The concept is the "HBU" aka Home Brewing Unit for hops measurements.
The first one in the recipe you linked is 1.5ozs of EKG (4.5%).
One ounce of 4.5% hops has 4.5 HBUs in it.
If you had a 2.25% hop, like maybe some Saaz, you would need two ounces (2*2.25) to get 4.5HBUs in the kettle.
So you got 1.5ozs of 4.5%, 1.5ozs*4.5%= 6.75HBUs
What is in your freezer? 4.0% East Kent Goldings, OK. 6.75HBU / 4.0, you need 1.6875 ounces of the 4.0% to make 6.75HBU in the kettle.
In practice, my hop scale rounds to the nearest tenth of an ounce, I would make that 1.7 ounces of the 4% and find something else to worry about.
I kinda wish more people would post their hops additions in HBU, that way half the math is done already.
If the recipe says 7HBU ofChinook at (30) all you have to do is look at your bag of 13.5% Chinook and know you need about (just a little less than) half an ounce.
There is going to be more than one way to handle flameout hops and they are each correct.
What I would do on my system is toss in the Irish Moss at (15). At (0) I would turn off the burner, pour in the 5.6 pounds of ME, whisk that up good, then put in the hops, stir the heck out of the pot. Leave it covered for ten minutes or so and then move on.
I had five minute hops in my PM brew yesterday. At (0) I put in about three pounds of ME, whisked, and steeped about 10 minutes. Then I poured through a grain bag to get the hops out, back in the kettle, and then I dropped in my sanitized wort chiller. After it was cold I stirred it up real good for whirlpool, went to bed and then got up at 0400 to siphon off the wort. I pitched at like 0422 this morning.
Some brewers (with bigger kettles than me) will leave the (0) hops in while the whirlpool settles and siphon off that after the (0) hops have been in the wort for several hours.

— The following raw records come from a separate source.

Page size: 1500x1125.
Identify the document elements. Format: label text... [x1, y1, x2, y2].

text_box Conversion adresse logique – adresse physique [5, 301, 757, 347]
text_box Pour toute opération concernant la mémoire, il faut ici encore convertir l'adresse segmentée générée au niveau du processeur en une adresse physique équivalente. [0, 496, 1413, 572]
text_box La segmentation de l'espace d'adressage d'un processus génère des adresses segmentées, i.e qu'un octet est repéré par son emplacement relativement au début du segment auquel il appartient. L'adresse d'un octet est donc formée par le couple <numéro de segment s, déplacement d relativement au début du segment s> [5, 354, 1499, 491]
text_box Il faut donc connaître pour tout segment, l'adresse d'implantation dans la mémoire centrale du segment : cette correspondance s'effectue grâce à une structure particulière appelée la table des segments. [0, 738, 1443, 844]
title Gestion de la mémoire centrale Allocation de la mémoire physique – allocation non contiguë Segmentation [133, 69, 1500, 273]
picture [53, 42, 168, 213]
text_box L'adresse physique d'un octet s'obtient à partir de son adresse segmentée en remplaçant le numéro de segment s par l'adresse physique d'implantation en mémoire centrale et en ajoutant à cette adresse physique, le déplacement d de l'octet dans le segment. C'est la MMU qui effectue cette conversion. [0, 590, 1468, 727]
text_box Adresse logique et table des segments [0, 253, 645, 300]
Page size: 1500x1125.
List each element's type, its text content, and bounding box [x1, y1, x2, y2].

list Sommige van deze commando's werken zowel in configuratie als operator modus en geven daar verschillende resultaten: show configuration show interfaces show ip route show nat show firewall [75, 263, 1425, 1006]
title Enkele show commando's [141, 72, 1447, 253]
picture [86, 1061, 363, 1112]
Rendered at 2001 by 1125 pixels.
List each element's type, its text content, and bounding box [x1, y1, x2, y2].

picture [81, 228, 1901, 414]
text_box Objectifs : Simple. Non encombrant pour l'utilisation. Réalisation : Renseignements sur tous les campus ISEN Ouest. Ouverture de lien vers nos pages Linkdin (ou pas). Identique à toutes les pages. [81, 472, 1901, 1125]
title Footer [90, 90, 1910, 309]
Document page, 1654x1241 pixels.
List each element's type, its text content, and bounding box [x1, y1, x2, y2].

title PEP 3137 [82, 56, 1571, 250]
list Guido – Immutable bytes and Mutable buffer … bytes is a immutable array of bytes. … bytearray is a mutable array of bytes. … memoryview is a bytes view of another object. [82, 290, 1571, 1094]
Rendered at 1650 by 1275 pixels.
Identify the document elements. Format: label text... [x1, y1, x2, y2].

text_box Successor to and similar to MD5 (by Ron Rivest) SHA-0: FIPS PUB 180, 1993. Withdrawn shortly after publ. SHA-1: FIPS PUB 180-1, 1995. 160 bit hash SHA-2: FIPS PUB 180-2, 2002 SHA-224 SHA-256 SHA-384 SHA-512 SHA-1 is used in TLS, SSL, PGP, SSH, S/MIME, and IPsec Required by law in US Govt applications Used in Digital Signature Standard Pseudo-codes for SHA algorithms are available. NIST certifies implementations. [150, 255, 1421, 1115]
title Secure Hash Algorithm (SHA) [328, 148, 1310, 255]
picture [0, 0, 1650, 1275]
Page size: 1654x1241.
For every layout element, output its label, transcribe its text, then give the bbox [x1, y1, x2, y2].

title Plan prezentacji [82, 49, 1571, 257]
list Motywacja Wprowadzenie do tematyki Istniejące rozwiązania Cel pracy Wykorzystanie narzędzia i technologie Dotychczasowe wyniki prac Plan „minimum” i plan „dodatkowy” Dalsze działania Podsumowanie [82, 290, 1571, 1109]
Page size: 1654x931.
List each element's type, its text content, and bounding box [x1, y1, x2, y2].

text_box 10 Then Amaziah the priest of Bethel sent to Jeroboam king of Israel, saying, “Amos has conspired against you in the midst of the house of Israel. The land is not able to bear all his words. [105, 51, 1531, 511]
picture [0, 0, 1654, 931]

The equipment you have is your system and the way you use it is yourprocess.
Part of the experience for me is finding ways to improve my beer, which usually means more equipment, which introduces another new learning curve for the process. It's a never ending cycle, but a plesant one.
Don't sweat the hops too hard. If you are close it is going to be beer.